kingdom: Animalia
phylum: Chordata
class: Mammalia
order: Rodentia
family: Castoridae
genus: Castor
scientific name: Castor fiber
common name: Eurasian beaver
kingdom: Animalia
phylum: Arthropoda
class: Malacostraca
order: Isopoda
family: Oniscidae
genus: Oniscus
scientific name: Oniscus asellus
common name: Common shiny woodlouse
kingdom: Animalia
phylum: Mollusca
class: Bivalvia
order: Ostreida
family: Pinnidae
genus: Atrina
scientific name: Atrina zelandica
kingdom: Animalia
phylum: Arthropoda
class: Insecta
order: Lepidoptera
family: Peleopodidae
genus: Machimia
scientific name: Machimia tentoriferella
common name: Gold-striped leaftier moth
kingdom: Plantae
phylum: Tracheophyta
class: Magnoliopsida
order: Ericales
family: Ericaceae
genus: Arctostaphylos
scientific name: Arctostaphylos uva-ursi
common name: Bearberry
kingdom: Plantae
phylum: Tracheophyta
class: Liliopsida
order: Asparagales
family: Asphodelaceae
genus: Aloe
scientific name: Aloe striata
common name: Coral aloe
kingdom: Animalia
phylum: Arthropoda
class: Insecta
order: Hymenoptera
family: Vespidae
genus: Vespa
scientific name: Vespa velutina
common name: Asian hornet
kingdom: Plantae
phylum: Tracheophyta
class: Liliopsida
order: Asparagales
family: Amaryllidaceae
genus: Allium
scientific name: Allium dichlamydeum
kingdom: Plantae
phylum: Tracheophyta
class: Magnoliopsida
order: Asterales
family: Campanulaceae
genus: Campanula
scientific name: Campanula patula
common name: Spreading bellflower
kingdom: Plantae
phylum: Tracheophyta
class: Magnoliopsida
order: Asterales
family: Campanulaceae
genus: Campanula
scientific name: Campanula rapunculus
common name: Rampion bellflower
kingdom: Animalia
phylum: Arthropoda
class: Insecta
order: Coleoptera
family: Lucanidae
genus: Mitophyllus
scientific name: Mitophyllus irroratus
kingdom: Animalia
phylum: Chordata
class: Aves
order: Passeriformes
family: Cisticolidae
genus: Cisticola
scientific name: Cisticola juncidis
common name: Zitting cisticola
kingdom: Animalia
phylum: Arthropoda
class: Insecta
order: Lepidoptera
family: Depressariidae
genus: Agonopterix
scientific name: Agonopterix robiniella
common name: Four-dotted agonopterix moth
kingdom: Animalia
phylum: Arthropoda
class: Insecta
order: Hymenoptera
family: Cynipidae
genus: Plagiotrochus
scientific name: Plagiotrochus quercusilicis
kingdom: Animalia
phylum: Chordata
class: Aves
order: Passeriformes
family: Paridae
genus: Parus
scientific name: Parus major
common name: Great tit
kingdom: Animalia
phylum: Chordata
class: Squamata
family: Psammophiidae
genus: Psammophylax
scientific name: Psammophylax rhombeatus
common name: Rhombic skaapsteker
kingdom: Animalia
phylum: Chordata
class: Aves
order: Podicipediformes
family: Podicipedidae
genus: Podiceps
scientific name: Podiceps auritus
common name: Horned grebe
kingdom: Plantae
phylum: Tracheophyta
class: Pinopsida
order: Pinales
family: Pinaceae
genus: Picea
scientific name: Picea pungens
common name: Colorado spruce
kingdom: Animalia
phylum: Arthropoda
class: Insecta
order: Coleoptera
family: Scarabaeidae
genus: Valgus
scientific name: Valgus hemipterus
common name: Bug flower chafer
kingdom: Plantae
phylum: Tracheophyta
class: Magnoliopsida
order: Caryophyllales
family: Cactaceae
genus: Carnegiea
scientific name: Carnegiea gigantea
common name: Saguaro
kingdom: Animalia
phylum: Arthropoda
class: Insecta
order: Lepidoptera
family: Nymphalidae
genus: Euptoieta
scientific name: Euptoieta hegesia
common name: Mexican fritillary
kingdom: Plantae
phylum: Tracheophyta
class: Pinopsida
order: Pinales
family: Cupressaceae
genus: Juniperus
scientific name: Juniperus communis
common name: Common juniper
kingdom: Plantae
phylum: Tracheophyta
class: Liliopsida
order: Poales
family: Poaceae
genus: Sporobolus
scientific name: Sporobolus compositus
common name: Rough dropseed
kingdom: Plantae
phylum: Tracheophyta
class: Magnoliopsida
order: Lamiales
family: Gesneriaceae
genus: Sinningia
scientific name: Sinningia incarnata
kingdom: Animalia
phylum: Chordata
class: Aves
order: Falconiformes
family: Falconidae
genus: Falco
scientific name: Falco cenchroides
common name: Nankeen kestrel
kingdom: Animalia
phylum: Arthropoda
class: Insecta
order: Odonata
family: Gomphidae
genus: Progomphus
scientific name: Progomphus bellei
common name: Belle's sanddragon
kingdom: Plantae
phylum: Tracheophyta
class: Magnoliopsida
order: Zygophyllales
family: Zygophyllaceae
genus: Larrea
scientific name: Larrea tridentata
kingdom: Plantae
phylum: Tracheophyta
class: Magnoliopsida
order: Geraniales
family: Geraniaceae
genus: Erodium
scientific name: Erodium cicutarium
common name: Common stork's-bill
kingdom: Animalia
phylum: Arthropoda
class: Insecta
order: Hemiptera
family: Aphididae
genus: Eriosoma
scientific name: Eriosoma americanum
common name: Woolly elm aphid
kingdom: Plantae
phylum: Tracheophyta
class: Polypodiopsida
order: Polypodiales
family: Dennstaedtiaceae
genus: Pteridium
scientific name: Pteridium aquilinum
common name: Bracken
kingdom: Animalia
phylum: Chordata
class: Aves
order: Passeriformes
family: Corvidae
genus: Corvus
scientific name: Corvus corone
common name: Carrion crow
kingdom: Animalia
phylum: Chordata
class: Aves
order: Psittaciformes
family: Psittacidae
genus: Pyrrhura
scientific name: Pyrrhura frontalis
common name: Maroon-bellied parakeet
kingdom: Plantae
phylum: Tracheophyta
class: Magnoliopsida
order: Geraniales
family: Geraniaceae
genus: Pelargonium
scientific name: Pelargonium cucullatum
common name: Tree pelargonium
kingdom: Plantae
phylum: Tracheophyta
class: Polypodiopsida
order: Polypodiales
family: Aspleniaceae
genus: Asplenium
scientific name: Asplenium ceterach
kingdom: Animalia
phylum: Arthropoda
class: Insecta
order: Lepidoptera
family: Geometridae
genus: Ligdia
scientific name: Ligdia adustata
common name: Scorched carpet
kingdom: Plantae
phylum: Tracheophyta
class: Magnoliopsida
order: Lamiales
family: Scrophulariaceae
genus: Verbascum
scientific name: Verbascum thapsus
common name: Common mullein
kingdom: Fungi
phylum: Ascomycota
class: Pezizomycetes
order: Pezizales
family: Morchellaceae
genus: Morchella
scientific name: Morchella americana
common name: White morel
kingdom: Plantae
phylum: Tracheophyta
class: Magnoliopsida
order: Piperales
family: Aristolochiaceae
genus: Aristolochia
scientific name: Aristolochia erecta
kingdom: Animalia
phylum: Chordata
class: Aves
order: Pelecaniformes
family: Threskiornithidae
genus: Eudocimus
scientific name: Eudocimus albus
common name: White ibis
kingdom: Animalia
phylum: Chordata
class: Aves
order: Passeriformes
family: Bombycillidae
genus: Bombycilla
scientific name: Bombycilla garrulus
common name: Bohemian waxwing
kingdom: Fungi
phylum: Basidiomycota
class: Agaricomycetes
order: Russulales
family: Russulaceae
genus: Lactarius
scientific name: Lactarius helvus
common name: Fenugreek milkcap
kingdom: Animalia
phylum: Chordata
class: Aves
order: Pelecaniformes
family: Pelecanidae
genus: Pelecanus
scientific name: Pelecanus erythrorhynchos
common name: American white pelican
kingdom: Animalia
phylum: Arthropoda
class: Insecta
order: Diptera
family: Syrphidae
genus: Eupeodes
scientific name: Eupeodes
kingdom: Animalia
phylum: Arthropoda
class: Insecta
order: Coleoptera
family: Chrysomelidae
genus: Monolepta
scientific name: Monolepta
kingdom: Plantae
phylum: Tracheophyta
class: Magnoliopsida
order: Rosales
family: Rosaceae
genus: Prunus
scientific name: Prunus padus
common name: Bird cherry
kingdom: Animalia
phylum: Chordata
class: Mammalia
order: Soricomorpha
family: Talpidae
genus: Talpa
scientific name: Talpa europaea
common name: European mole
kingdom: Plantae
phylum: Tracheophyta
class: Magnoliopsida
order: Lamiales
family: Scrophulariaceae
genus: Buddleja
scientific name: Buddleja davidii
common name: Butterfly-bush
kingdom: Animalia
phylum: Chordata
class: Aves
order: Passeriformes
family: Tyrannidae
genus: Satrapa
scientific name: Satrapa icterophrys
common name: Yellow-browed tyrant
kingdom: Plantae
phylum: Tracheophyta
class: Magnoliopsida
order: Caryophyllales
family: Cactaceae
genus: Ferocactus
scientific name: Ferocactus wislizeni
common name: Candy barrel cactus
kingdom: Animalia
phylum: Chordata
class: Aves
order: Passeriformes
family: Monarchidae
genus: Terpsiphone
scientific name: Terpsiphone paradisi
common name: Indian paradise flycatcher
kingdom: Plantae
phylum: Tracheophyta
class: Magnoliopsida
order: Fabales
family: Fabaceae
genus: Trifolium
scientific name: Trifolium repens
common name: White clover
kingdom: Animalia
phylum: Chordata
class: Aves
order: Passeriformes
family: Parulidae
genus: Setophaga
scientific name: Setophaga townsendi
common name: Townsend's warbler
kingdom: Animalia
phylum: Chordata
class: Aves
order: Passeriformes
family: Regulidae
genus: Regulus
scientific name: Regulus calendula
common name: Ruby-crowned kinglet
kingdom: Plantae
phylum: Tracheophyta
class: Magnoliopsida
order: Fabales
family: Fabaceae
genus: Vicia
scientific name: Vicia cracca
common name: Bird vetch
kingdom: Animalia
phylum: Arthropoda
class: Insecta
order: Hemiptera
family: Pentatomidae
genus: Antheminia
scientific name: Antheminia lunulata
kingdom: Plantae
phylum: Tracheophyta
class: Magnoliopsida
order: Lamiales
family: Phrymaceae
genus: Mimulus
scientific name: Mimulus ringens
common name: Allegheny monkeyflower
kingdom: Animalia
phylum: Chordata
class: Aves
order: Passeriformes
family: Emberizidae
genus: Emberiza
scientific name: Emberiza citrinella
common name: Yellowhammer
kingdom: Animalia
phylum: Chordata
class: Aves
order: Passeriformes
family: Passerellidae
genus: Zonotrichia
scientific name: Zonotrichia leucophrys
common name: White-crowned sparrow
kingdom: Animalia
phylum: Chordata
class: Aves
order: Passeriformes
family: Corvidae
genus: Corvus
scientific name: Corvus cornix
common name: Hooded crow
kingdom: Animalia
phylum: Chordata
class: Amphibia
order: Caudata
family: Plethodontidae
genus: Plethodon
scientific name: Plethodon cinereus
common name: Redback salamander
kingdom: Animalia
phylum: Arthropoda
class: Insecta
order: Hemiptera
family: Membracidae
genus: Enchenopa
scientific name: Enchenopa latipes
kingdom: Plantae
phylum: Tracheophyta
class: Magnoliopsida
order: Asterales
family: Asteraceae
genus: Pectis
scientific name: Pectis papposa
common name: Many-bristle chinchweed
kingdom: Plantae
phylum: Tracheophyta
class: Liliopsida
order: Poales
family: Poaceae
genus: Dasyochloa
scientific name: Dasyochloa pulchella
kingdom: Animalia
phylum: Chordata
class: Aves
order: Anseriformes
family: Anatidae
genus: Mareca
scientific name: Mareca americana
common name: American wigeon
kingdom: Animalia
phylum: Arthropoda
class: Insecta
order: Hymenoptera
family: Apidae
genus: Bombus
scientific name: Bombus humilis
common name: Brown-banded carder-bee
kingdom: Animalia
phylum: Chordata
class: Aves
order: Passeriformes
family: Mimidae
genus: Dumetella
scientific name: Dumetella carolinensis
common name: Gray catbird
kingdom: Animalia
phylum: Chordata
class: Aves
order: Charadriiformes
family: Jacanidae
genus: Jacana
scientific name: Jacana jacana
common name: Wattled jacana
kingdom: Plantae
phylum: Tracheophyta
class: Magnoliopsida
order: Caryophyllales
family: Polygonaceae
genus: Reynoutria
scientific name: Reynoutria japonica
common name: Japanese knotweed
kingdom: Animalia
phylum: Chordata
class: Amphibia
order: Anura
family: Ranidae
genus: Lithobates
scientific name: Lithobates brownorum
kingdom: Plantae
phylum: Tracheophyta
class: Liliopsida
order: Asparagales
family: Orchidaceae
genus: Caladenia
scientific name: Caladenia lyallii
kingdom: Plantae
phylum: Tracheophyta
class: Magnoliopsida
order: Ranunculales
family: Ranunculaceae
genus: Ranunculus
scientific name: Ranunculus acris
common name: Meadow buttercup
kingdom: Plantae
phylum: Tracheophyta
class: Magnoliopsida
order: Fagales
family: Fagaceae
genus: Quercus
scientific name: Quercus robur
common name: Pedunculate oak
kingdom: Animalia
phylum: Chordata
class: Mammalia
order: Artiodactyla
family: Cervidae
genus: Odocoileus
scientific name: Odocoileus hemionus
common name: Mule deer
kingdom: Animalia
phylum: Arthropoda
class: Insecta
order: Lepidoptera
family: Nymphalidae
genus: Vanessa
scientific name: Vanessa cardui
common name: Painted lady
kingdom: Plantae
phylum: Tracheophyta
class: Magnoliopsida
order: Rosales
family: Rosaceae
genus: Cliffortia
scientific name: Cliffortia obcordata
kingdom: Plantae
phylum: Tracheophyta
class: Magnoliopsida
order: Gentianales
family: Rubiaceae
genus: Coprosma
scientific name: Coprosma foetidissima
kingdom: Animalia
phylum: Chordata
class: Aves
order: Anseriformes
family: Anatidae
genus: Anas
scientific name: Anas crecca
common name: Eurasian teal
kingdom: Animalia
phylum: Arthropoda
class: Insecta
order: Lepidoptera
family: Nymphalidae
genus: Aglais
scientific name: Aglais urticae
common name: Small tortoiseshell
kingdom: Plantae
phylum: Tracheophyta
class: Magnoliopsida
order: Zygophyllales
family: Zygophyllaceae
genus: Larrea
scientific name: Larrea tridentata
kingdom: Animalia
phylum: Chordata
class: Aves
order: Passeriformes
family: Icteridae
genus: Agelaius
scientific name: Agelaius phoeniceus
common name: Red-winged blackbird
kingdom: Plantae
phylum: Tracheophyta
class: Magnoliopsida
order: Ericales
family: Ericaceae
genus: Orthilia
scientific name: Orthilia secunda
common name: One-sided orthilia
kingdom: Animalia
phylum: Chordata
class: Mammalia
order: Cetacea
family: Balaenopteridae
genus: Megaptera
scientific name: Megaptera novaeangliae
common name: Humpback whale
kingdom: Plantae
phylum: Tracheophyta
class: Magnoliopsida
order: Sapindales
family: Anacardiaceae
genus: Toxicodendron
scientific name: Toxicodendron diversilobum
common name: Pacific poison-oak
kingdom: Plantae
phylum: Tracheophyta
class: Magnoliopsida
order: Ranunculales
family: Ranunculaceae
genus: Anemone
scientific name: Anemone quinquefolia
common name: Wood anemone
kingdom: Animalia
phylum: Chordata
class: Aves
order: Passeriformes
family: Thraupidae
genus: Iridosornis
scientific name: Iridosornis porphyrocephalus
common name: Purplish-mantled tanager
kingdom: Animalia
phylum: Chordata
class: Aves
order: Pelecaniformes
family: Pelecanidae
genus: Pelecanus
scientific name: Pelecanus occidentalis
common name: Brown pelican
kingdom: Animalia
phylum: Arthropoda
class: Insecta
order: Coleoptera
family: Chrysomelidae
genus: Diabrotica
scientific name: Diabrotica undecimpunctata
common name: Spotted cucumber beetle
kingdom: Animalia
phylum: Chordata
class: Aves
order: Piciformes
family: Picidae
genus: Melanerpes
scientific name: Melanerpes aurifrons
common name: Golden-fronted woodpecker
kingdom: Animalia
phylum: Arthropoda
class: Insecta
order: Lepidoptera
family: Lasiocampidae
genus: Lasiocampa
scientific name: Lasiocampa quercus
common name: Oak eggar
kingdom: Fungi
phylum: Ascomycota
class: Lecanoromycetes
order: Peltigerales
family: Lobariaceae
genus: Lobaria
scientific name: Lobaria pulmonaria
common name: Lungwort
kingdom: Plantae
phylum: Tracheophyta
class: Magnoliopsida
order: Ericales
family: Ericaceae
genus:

────────────────────

> **THE PROBLEM**:
Rewrite the data beginning at the line with "common name: American wigeon" and continuing through the line with "genus: Coprosma", putting "division" wherever "phylum" appears and changing nothing else.

> **EXERCISE OUTPUT**:
common name: American wigeon
kingdom: Animalia
division: Arthropoda
class: Insecta
order: Hymenoptera
family: Apidae
genus: Bombus
scientific name: Bombus humilis
common name: Brown-banded carder-bee
kingdom: Animalia
division: Chordata
class: Aves
order: Passeriformes
family: Mimidae
genus: Dumetella
scientific name: Dumetella carolinensis
common name: Gray catbird
kingdom: Animalia
division: Chordata
class: Aves
order: Charadriiformes
family: Jacanidae
genus: Jacana
scientific name: Jacana jacana
common name: Wattled jacana
kingdom: Plantae
division: Tracheophyta
class: Magnoliopsida
order: Caryophyllales
family: Polygonaceae
genus: Reynoutria
scientific name: Reynoutria japonica
common name: Japanese knotweed
kingdom: Animalia
division: Chordata
class: Amphibia
order: Anura
family: Ranidae
genus: Lithobates
scientific name: Lithobates brownorum
kingdom: Plantae
division: Tracheophyta
class: Liliopsida
order: Asparagales
family: Orchidaceae
genus: Caladenia
scientific name: Caladenia lyallii
kingdom: Plantae
division: Tracheophyta
class: Magnoliopsida
order: Ranunculales
family: Ranunculaceae
genus: Ranunculus
scientific name: Ranunculus acris
common name: Meadow buttercup
kingdom: Plantae
division: Tracheophyta
class: Magnoliopsida
order: Fagales
family: Fagaceae
genus: Quercus
scientific name: Quercus robur
common name: Pedunculate oak
kingdom: Animalia
division: Chordata
class: Mammalia
order: Artiodactyla
family: Cervidae
genus: Odocoileus
scientific name: Odocoileus hemionus
common name: Mule deer
kingdom: Animalia
division: Arthropoda
class: Insecta
order: Lepidoptera
family: Nymphalidae
genus: Vanessa
scientific name: Vanessa cardui
common name: Painted lady
kingdom: Plantae
division: Tracheophyta
class: Magnoliopsida
order: Rosales
family: Rosaceae
genus: Cliffortia
scientific name: Cliffortia obcordata
kingdom: Plantae
division: Tracheophyta
class: Magnoliopsida
order: Gentianales
family: Rubiaceae
genus: Coprosma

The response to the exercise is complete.